(Exercise input Opens)

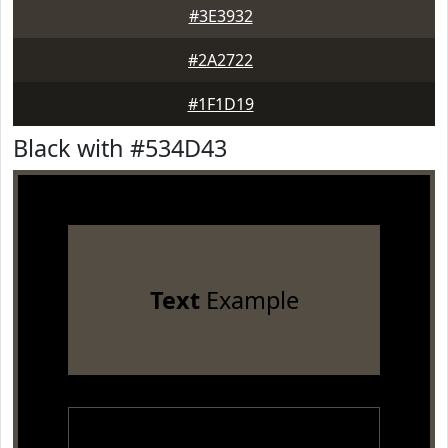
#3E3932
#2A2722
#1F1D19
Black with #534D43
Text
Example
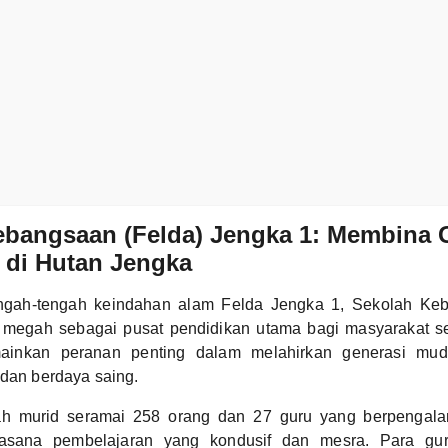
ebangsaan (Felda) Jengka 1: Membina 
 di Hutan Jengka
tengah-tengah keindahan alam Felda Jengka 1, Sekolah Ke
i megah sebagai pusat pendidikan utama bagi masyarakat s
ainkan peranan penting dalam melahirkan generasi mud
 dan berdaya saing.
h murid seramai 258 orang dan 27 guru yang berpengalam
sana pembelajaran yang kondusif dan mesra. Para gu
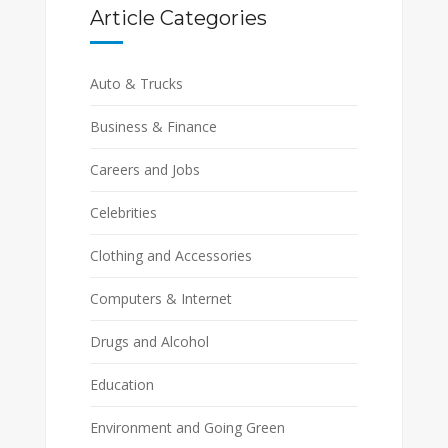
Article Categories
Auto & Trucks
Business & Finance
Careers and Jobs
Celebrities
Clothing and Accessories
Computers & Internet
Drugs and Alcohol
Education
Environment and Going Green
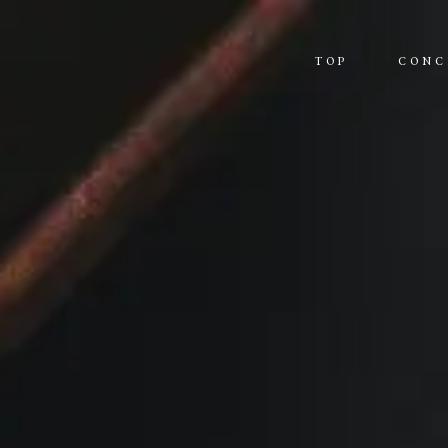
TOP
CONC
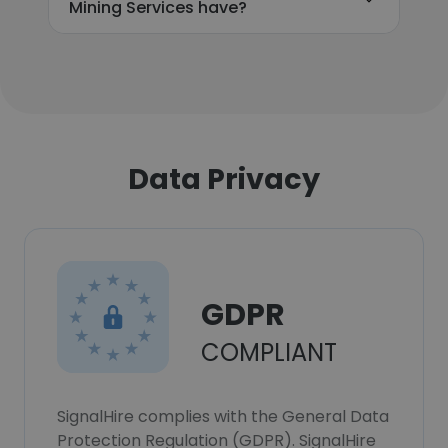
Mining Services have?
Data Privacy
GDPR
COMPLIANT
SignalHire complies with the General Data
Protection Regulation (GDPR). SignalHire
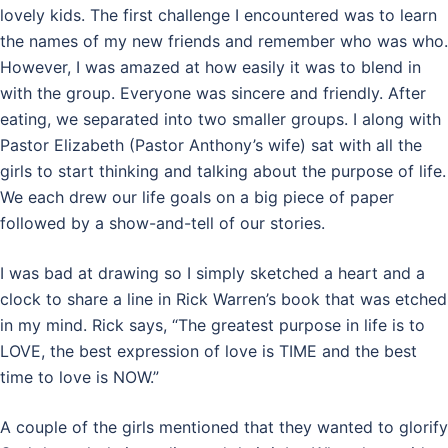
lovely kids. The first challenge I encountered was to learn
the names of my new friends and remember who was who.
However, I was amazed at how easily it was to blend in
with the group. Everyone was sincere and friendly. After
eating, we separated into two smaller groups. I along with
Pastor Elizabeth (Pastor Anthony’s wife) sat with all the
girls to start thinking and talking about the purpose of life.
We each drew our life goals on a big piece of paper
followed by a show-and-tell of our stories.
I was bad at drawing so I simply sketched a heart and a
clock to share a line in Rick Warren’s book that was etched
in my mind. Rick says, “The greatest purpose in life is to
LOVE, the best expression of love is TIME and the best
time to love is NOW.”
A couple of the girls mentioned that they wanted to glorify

(Exercise input Closes)
(Exercise input Opens)

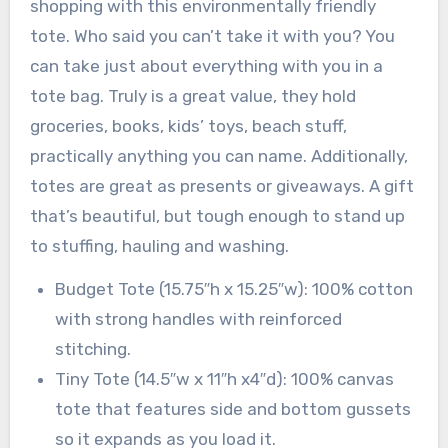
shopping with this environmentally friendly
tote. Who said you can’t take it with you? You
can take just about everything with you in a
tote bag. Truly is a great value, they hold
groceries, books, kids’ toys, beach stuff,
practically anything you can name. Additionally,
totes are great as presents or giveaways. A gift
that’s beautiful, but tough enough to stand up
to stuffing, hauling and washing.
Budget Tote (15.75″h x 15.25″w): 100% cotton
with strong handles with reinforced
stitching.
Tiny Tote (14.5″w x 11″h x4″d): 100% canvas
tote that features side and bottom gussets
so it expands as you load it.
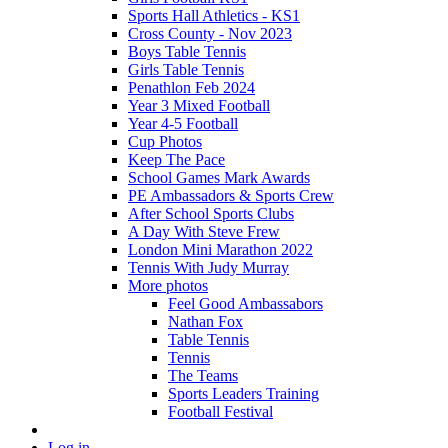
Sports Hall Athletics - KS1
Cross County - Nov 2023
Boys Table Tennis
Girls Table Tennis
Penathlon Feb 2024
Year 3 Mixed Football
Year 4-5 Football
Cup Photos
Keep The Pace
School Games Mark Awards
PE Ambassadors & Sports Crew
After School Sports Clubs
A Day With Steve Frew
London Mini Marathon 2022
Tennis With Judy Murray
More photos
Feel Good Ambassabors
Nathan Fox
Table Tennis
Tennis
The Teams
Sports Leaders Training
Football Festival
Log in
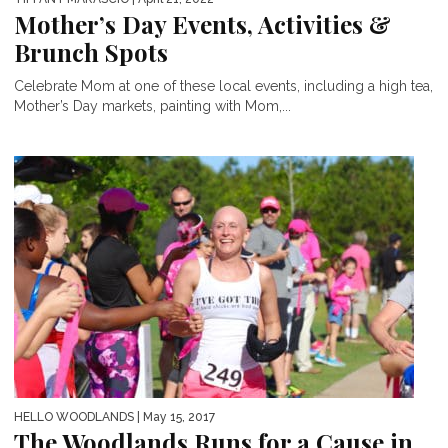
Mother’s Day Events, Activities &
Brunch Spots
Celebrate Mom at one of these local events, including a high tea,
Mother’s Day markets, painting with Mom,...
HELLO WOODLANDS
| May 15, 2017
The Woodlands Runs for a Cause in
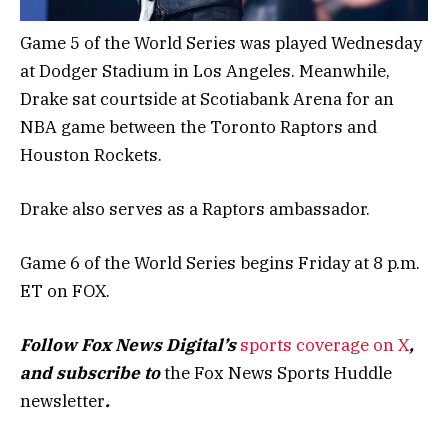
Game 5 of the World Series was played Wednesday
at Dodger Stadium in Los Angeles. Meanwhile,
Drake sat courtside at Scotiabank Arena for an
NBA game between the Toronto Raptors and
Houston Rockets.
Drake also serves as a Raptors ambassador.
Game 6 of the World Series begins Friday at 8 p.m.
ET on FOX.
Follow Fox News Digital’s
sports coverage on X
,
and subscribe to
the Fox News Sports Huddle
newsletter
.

(Exercise input Closes)
(Exercise input Opens)

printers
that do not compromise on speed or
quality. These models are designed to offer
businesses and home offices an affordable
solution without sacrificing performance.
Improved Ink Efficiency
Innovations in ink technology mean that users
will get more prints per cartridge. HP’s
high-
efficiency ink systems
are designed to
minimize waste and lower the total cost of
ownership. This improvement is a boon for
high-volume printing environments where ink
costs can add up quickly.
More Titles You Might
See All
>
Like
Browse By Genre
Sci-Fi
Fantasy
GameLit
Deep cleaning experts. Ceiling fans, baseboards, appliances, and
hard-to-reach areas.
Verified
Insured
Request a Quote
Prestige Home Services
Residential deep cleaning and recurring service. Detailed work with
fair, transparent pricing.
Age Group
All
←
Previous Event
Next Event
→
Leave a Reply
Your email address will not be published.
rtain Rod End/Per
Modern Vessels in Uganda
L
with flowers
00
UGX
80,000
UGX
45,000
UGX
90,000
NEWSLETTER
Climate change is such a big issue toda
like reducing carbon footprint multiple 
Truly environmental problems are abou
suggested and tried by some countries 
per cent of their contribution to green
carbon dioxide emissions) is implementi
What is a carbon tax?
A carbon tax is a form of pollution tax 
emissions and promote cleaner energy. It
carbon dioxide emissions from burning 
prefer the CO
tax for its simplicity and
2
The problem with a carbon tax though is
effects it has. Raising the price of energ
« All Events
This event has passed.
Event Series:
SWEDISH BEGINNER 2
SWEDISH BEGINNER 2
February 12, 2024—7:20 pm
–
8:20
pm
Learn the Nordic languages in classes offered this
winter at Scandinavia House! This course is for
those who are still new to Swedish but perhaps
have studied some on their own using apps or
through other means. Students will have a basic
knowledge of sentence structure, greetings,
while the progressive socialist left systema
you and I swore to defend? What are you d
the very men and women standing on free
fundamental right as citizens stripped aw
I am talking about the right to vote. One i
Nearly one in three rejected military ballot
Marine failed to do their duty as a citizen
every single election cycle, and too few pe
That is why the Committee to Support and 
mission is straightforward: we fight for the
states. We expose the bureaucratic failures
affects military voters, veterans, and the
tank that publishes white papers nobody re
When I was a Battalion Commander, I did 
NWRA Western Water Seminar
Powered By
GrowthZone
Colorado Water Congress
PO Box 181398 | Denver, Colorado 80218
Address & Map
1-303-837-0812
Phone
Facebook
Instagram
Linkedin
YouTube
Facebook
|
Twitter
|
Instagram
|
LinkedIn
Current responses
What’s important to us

(Exercise input Closes)

• **Assigned task**
For every line in the data above that holds "Drake", return the line itself.

• **Exercise answer**
Drake sat courtside at Scotiabank Arena for an
Drake also serves as a Raptors ambassador.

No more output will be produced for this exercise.